The present application plugs individual modules into the access panel 1 to form a fully functional receiver. But because the teaching device of this application is discrete each module of receiver, and can dismantle at will, so when the teaching, the student can be better know the concrete structure of receiver. Meanwhile, the connecting points are arranged on the modules, so that students can easily connect the measuring instrument to the connecting points during teaching, the receiver can be detected under the condition that the operation of the receiver is not influenced, and the teaching purpose can be better completed.

The functions of each separated module in the satellite navigation detection maintenance teaching are as follows:

the antenna module 37 is used for receiving satellite signals and sending the satellite signals to the radio frequency module 34.

The rf module 34 is responsible for filtering the received antenna signal through a filter, amplifying the antenna signal through a low noise amplifier, and then performing down-conversion processing to convert the signal into an analog if signal. The analog intermediate frequency signal is then converted to a digital intermediate frequency signal by an AD converter. The final digital if signal is sent to the baseband module 35 for subsequent processing.

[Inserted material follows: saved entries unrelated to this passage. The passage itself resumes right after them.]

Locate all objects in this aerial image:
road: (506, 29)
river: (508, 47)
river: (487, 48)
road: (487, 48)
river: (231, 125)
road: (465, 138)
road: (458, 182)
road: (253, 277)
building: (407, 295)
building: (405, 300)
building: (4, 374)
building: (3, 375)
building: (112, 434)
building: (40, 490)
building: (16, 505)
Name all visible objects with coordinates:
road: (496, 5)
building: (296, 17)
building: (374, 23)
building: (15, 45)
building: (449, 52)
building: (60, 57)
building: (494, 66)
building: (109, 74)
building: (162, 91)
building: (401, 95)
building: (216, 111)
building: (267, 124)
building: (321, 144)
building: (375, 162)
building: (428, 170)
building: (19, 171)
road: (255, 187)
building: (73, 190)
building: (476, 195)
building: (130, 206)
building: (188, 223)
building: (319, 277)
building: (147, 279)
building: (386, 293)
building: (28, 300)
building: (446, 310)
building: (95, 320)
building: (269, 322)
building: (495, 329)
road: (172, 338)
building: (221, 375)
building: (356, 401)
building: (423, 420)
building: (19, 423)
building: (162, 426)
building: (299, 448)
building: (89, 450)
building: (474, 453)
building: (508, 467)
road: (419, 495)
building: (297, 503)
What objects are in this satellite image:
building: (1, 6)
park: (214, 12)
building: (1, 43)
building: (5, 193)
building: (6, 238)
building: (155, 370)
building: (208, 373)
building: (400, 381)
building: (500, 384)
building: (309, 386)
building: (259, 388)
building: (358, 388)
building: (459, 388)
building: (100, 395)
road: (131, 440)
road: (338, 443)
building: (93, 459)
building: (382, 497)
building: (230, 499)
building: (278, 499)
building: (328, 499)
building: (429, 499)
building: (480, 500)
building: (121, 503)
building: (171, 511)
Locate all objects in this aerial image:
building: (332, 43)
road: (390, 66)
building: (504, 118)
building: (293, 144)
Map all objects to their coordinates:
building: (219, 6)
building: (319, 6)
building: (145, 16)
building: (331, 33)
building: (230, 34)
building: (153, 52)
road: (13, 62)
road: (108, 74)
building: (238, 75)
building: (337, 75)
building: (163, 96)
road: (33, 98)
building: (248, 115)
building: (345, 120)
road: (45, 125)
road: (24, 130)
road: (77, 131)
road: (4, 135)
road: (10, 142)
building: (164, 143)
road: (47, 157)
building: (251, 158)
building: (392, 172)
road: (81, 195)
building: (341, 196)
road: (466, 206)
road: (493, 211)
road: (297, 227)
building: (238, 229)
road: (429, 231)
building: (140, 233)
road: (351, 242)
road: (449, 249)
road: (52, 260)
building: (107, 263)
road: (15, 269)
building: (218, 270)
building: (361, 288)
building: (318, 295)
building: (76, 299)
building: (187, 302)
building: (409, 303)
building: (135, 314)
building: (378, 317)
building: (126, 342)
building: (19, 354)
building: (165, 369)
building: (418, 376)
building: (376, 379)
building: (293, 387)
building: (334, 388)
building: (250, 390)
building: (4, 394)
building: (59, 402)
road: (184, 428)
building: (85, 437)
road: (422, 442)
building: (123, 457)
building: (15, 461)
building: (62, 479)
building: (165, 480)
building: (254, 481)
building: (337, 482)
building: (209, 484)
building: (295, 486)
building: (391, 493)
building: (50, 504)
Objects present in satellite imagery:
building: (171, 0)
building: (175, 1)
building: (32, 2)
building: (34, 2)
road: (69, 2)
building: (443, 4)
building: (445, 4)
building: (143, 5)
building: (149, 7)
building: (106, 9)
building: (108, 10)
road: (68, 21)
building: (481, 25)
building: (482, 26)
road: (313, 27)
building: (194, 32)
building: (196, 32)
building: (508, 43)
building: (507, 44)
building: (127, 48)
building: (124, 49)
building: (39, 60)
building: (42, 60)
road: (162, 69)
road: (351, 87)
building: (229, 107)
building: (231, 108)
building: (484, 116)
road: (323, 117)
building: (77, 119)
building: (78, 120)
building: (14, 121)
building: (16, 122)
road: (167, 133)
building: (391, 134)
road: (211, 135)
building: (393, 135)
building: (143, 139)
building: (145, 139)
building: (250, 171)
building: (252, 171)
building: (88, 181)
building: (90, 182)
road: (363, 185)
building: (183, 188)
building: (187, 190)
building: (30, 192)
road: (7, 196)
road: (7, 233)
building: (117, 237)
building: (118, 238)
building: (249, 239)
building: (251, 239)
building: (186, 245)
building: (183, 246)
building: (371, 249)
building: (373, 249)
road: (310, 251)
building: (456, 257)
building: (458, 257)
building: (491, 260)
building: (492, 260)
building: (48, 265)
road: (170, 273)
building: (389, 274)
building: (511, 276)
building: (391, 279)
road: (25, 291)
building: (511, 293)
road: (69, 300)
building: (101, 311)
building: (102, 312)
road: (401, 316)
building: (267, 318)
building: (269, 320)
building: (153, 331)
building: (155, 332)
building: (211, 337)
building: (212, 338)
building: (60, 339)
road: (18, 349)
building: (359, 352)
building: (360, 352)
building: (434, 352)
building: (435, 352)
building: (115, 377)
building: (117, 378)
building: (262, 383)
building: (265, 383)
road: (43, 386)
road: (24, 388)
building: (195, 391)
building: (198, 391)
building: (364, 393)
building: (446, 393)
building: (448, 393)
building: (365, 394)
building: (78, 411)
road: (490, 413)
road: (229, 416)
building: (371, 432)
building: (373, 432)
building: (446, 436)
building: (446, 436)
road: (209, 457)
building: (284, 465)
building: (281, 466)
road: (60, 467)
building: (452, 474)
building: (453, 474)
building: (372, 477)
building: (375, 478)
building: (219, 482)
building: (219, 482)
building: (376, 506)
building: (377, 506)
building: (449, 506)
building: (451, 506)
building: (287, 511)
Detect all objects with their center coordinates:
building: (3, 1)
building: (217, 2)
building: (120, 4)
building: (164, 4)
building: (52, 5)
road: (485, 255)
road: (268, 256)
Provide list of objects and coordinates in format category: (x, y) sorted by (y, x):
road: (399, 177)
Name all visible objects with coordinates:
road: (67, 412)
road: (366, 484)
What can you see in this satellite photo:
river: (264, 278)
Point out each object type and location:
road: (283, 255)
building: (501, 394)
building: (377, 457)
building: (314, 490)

The baseband module 35 is responsible for processing the digital intermediate frequency signals, and each channel thereof completes the operations of acquisition, tracking, despreading, demodulation and the like of each satellite signal in parallel.

The calculation module 36 includes a processor, and the processor can receive the original data such as navigation messages, pseudo codes, carrier phases and the like output by the baseband module 35, perform positioning calculation, output NMEA data generated by an interface through a serial port, and output TTL serial port data at the same time.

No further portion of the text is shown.